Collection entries
◆ ◆ ◆ ◆
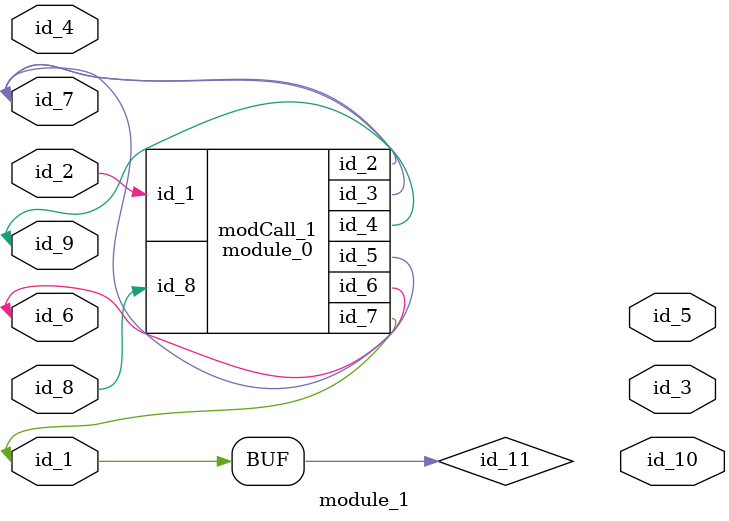
<source format=v>
module module_0 (
    id_1,
    id_2,
    id_3,
    id_4,
    id_5,
    id_6,
    id_7,
    id_8
);
  input wire id_8;
  inout wire id_7;
  inout wire id_6;
  output wire id_5;
  output wire id_4;
  inout wire id_3;
  inout wire id_2;
  input wire id_1;
  wire id_9;
  wire id_10;
  wire id_11;
  wire id_12;
endmodule
module module_1 (
    id_1,
    id_2,
    id_3,
    id_4,
    id_5,
    id_6,
    id_7,
    id_8,
    id_9,
    id_10
);
  output wire id_10;
  inout wire id_9;
  input wire id_8;
  inout wire id_7;
  inout wire id_6;
  output wire id_5;
  inout wire id_4;
  output wire id_3;
  input wire id_2;
  inout wire id_1;
  wire id_11 = id_1;
  module_0 modCall_1 (
      id_2,
      id_7,
      id_7,
      id_9,
      id_7,
      id_6,
      id_11,
      id_8
  );
endmodule

</source>
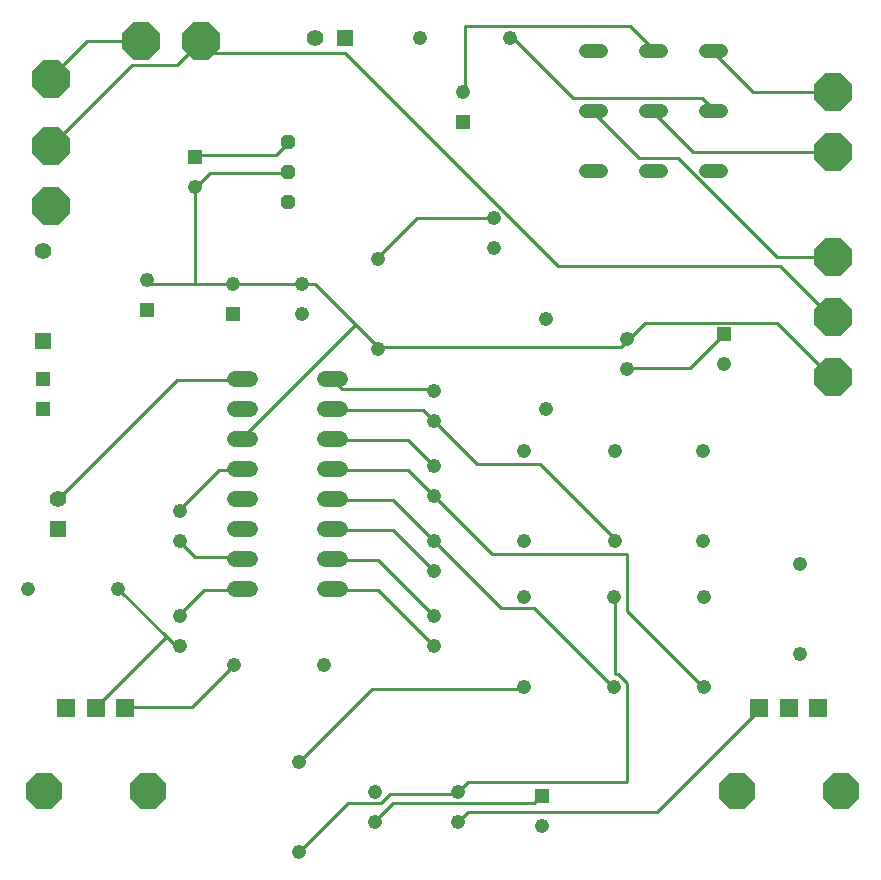
<source format=gbl>
G75*
G70*
%OFA0B0*%
%FSLAX24Y24*%
%IPPOS*%
%LPD*%
%AMOC8*
5,1,8,0,0,1.08239X$1,22.5*
%
%ADD10C,0.0520*%
%ADD11C,0.0476*%
%ADD12R,0.0594X0.0594*%
%ADD13OC8,0.1181*%
%ADD14R,0.0476X0.0476*%
%ADD15OC8,0.1250*%
%ADD16OC8,0.0476*%
%ADD17R,0.0554X0.0554*%
%ADD18C,0.0554*%
%ADD19C,0.0476*%
%ADD20C,0.0100*%
D10*
X008241Y011351D02*
X008761Y011351D01*
X008761Y012351D02*
X008241Y012351D01*
X008241Y013351D02*
X008761Y013351D01*
X008761Y014351D02*
X008241Y014351D01*
X008241Y015351D02*
X008761Y015351D01*
X008761Y016351D02*
X008241Y016351D01*
X008241Y017351D02*
X008761Y017351D01*
X008761Y018351D02*
X008241Y018351D01*
X011241Y018351D02*
X011761Y018351D01*
X011761Y017351D02*
X011241Y017351D01*
X011241Y016351D02*
X011761Y016351D01*
X011761Y015351D02*
X011241Y015351D01*
X011241Y014351D02*
X011761Y014351D01*
X011761Y013351D02*
X011241Y013351D01*
X011241Y012351D02*
X011761Y012351D01*
X011761Y011351D02*
X011241Y011351D01*
D11*
X011201Y008801D03*
X008201Y008801D03*
X006401Y009451D03*
X006401Y010451D03*
X004351Y011351D03*
X006401Y012951D03*
X006401Y013951D03*
X001351Y011351D03*
X005301Y021651D03*
X008176Y021501D03*
X010476Y021501D03*
X010476Y020501D03*
X013001Y019326D03*
X014876Y017951D03*
X014876Y016951D03*
X014876Y015451D03*
X014876Y014451D03*
X014876Y012951D03*
X014876Y011951D03*
X014876Y010451D03*
X014876Y009451D03*
X017876Y008076D03*
X017876Y011076D03*
X017876Y012926D03*
X017876Y015926D03*
X018626Y017351D03*
X020901Y015926D03*
X021326Y018676D03*
X021326Y019676D03*
X018626Y020351D03*
X016876Y022701D03*
X016876Y023701D03*
X015851Y027901D03*
X014426Y029701D03*
X017426Y029701D03*
X013001Y022326D03*
X006926Y024751D03*
X020901Y012926D03*
X020876Y011076D03*
X020876Y008076D03*
X023876Y008076D03*
X023876Y011076D03*
X023851Y012926D03*
X023851Y015926D03*
X024551Y018826D03*
X027076Y012176D03*
X027076Y009176D03*
X018476Y003451D03*
X015676Y003576D03*
X015676Y004576D03*
X012901Y004576D03*
X012901Y003576D03*
X010376Y002576D03*
X010376Y005576D03*
D12*
X004585Y007357D03*
X003601Y007357D03*
X002617Y007357D03*
X025717Y007357D03*
X026701Y007357D03*
X027685Y007357D03*
D13*
X001869Y004601D03*
X005333Y004601D03*
X024969Y004601D03*
X028433Y004601D03*
D14*
X018476Y004451D03*
X024551Y019826D03*
X015851Y026901D03*
X008176Y020501D03*
X005301Y020651D03*
X001851Y018351D03*
X001851Y017351D03*
X006926Y025751D03*
D15*
X007101Y029601D03*
X005101Y029601D03*
X002101Y028351D03*
X002101Y026101D03*
X002101Y024101D03*
X028176Y022401D03*
X028176Y020401D03*
X028176Y018401D03*
X028176Y025901D03*
X028176Y027901D03*
D16*
X010001Y026226D03*
X010001Y025226D03*
X010001Y024226D03*
D17*
X011926Y029701D03*
X001851Y019601D03*
X002351Y013351D03*
D18*
X002351Y014351D03*
X001851Y022601D03*
X010926Y029701D03*
D19*
X019963Y029276D02*
X020439Y029276D01*
X021963Y029276D02*
X022439Y029276D01*
X023963Y029276D02*
X024439Y029276D01*
X024439Y027276D02*
X023963Y027276D01*
X022439Y027276D02*
X021963Y027276D01*
X020439Y027276D02*
X019963Y027276D01*
X019963Y025276D02*
X020439Y025276D01*
X021963Y025276D02*
X022439Y025276D01*
X023963Y025276D02*
X024439Y025276D01*
D20*
X023501Y025901D02*
X028176Y025901D01*
X028176Y027901D02*
X025501Y027901D01*
X024201Y029201D01*
X024201Y029276D01*
X023801Y027701D02*
X024201Y027301D01*
X024201Y027276D01*
X023801Y027701D02*
X019501Y027701D01*
X017501Y029701D01*
X017426Y029701D01*
X015901Y030101D02*
X015901Y027901D01*
X015851Y027901D01*
X015901Y030101D02*
X021401Y030101D01*
X022201Y029301D01*
X022201Y029276D01*
X022201Y027276D02*
X022201Y027201D01*
X023501Y025901D01*
X023001Y025701D02*
X026301Y022401D01*
X028176Y022401D01*
X026401Y022101D02*
X028101Y020401D01*
X028176Y020401D01*
X026301Y020201D02*
X028101Y018401D01*
X028176Y018401D01*
X026301Y020201D02*
X021901Y020201D01*
X021401Y019701D01*
X021326Y019676D01*
X021301Y019601D01*
X021101Y019401D01*
X013001Y019401D01*
X013001Y019326D01*
X013001Y019401D02*
X012301Y020101D01*
X012201Y020101D01*
X008501Y016401D01*
X008501Y016351D01*
X008501Y015351D02*
X008501Y015301D01*
X007701Y015301D01*
X006401Y014001D01*
X006401Y013951D01*
X006401Y012951D02*
X006401Y012901D01*
X006901Y012401D01*
X008501Y012401D01*
X008501Y012351D01*
X008501Y011351D02*
X008501Y011301D01*
X007201Y011301D01*
X006401Y010501D01*
X006401Y010451D01*
X006001Y009701D02*
X005901Y009701D01*
X003601Y007401D01*
X003601Y007357D01*
X004585Y007357D02*
X004601Y007401D01*
X006801Y007401D01*
X008201Y008801D01*
X006401Y009451D02*
X006401Y009501D01*
X006201Y009501D01*
X006001Y009701D01*
X004351Y011351D01*
X002351Y014351D02*
X006301Y018301D01*
X008501Y018301D01*
X008501Y018351D01*
X008176Y021501D02*
X006901Y021501D01*
X006901Y024701D01*
X006926Y024751D01*
X007001Y024801D01*
X007401Y025201D01*
X010001Y025201D01*
X010001Y025226D01*
X009601Y025801D02*
X007001Y025801D01*
X006926Y025751D01*
X009601Y025801D02*
X010001Y026201D01*
X010001Y026226D01*
X011901Y029201D02*
X006701Y029201D01*
X007101Y029601D01*
X006701Y029201D02*
X006301Y028801D01*
X004801Y028801D01*
X002101Y026101D01*
X002101Y028351D02*
X002101Y028401D01*
X003301Y029601D01*
X005101Y029601D01*
X011901Y029201D02*
X019001Y022101D01*
X026401Y022101D01*
X024551Y019826D02*
X024501Y019801D01*
X023401Y018701D01*
X021401Y018701D01*
X021326Y018676D01*
X018401Y015501D02*
X016301Y015501D01*
X014901Y016901D01*
X014876Y016951D01*
X014801Y017001D01*
X014501Y017301D01*
X011501Y017301D01*
X011501Y017351D01*
X011801Y018001D02*
X014801Y018001D01*
X014876Y017951D01*
X014001Y016301D02*
X011501Y016301D01*
X011501Y016351D01*
X011501Y015351D02*
X011501Y015301D01*
X014001Y015301D01*
X014801Y014501D01*
X014876Y014451D01*
X014901Y014401D01*
X016801Y012501D01*
X021301Y012501D01*
X021301Y010601D01*
X023801Y008101D01*
X023876Y008076D01*
X025717Y007357D02*
X025701Y007301D01*
X022301Y003901D01*
X016001Y003901D01*
X015676Y003576D01*
X015601Y004501D02*
X015676Y004576D01*
X016001Y004901D01*
X021301Y004901D01*
X021301Y008201D01*
X021001Y008501D01*
X020901Y008501D01*
X020901Y011001D01*
X020876Y011076D01*
X020901Y012926D02*
X020901Y013001D01*
X018401Y015501D01*
X014876Y015451D02*
X014801Y015501D01*
X014001Y016301D01*
X013501Y014301D02*
X011501Y014301D01*
X011501Y014351D01*
X011501Y013351D02*
X011501Y013301D01*
X013501Y013301D01*
X014801Y012001D01*
X014876Y011951D01*
X014901Y012901D02*
X014876Y012951D01*
X014801Y013001D01*
X013501Y014301D01*
X014901Y012901D02*
X017101Y010701D01*
X018201Y010701D01*
X020801Y008101D01*
X020876Y008076D01*
X017876Y008076D02*
X017801Y008001D01*
X012801Y008001D01*
X010376Y005576D01*
X012001Y004201D02*
X010376Y002576D01*
X012001Y004201D02*
X013101Y004201D01*
X013401Y004501D01*
X015601Y004501D01*
X013501Y004201D02*
X018201Y004201D01*
X018401Y004401D01*
X018476Y004451D01*
X014876Y009451D02*
X014801Y009501D01*
X013001Y011301D01*
X011501Y011301D01*
X011501Y011351D01*
X011501Y012301D02*
X011501Y012351D01*
X011501Y012301D02*
X013001Y012301D01*
X014801Y010501D01*
X014876Y010451D01*
X013501Y004201D02*
X012901Y003601D01*
X012901Y003576D01*
X011801Y018001D02*
X011501Y018301D01*
X011501Y018351D01*
X012301Y020101D02*
X010901Y021501D01*
X010476Y021501D01*
X008176Y021501D01*
X006901Y021501D02*
X005401Y021501D01*
X005301Y021601D01*
X005301Y021651D01*
X013001Y022326D02*
X013001Y022401D01*
X014301Y023701D01*
X016876Y023701D01*
X020201Y027201D02*
X020201Y027276D01*
X020201Y027201D02*
X021701Y025701D01*
X023001Y025701D01*
M02*

</source>
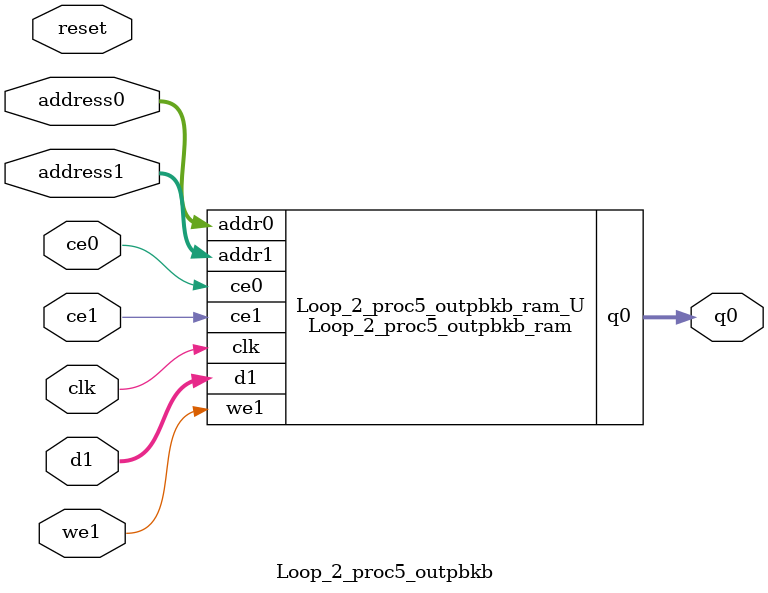
<source format=v>
`timescale 1 ns / 1 ps
module Loop_2_proc5_outpbkb_ram (addr0, ce0, q0, addr1, ce1, d1, we1,  clk);

parameter DWIDTH = 32;
parameter AWIDTH = 16;
parameter MEM_SIZE = 43264;

input[AWIDTH-1:0] addr0;
input ce0;
output reg[DWIDTH-1:0] q0;
input[AWIDTH-1:0] addr1;
input ce1;
input[DWIDTH-1:0] d1;
input we1;
input clk;

(* ram_style = "block" *)reg [DWIDTH-1:0] ram[0:MEM_SIZE-1];




always @(posedge clk)  
begin 
    if (ce0) 
    begin
        q0 <= ram[addr0];
    end
end


always @(posedge clk)  
begin 
    if (ce1) 
    begin
        if (we1) 
        begin 
            ram[addr1] <= d1; 
        end 
    end
end


endmodule

`timescale 1 ns / 1 ps
module Loop_2_proc5_outpbkb(
    reset,
    clk,
    address0,
    ce0,
    q0,
    address1,
    ce1,
    we1,
    d1);

parameter DataWidth = 32'd32;
parameter AddressRange = 32'd43264;
parameter AddressWidth = 32'd16;
input reset;
input clk;
input[AddressWidth - 1:0] address0;
input ce0;
output[DataWidth - 1:0] q0;
input[AddressWidth - 1:0] address1;
input ce1;
input we1;
input[DataWidth - 1:0] d1;



Loop_2_proc5_outpbkb_ram Loop_2_proc5_outpbkb_ram_U(
    .clk( clk ),
    .addr0( address0 ),
    .ce0( ce0 ),
    .q0( q0 ),
    .addr1( address1 ),
    .ce1( ce1 ),
    .we1( we1 ),
    .d1( d1 ));

endmodule


</source>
◆ ◆ ◆ ◆
**Instruction:**
Reproduce, word for word and in full, only the lines above that start at the line with "X028176Y025901D03*" and run through the line with "X006001Y009701D02*", both ends included.

**Solution to this problem:**
X028176Y025901D03*
X028176Y027901D03*
D16*
X010001Y026226D03*
X010001Y025226D03*
X010001Y024226D03*
D17*
X011926Y029701D03*
X001851Y019601D03*
X002351Y013351D03*
D18*
X002351Y014351D03*
X001851Y022601D03*
X010926Y029701D03*
D19*
X019963Y029276D02*
X020439Y029276D01*
X021963Y029276D02*
X022439Y029276D01*
X023963Y029276D02*
X024439Y029276D01*
X024439Y027276D02*
X023963Y027276D01*
X022439Y027276D02*
X021963Y027276D01*
X020439Y027276D02*
X019963Y027276D01*
X019963Y025276D02*
X020439Y025276D01*
X021963Y025276D02*
X022439Y025276D01*
X023963Y025276D02*
X024439Y025276D01*
D20*
X023501Y025901D02*
X028176Y025901D01*
X028176Y027901D02*
X025501Y027901D01*
X024201Y029201D01*
X024201Y029276D01*
X023801Y027701D02*
X024201Y027301D01*
X024201Y027276D01*
X023801Y027701D02*
X019501Y027701D01*
X017501Y029701D01*
X017426Y029701D01*
X015901Y030101D02*
X015901Y027901D01*
X015851Y027901D01*
X015901Y030101D02*
X021401Y030101D01*
X022201Y029301D01*
X022201Y029276D01*
X022201Y027276D02*
X022201Y027201D01*
X023501Y025901D01*
X023001Y025701D02*
X026301Y022401D01*
X028176Y022401D01*
X026401Y022101D02*
X028101Y020401D01*
X028176Y020401D01*
X026301Y020201D02*
X028101Y018401D01*
X028176Y018401D01*
X026301Y020201D02*
X021901Y020201D01*
X021401Y019701D01*
X021326Y019676D01*
X021301Y019601D01*
X021101Y019401D01*
X013001Y019401D01*
X013001Y019326D01*
X013001Y019401D02*
X012301Y020101D01*
X012201Y020101D01*
X008501Y016401D01*
X008501Y016351D01*
X008501Y015351D02*
X008501Y015301D01*
X007701Y015301D01*
X006401Y014001D01*
X006401Y013951D01*
X006401Y012951D02*
X006401Y012901D01*
X006901Y012401D01*
X008501Y012401D01*
X008501Y012351D01*
X008501Y011351D02*
X008501Y011301D01*
X007201Y011301D01*
X006401Y010501D01*
X006401Y010451D01*
X006001Y009701D02*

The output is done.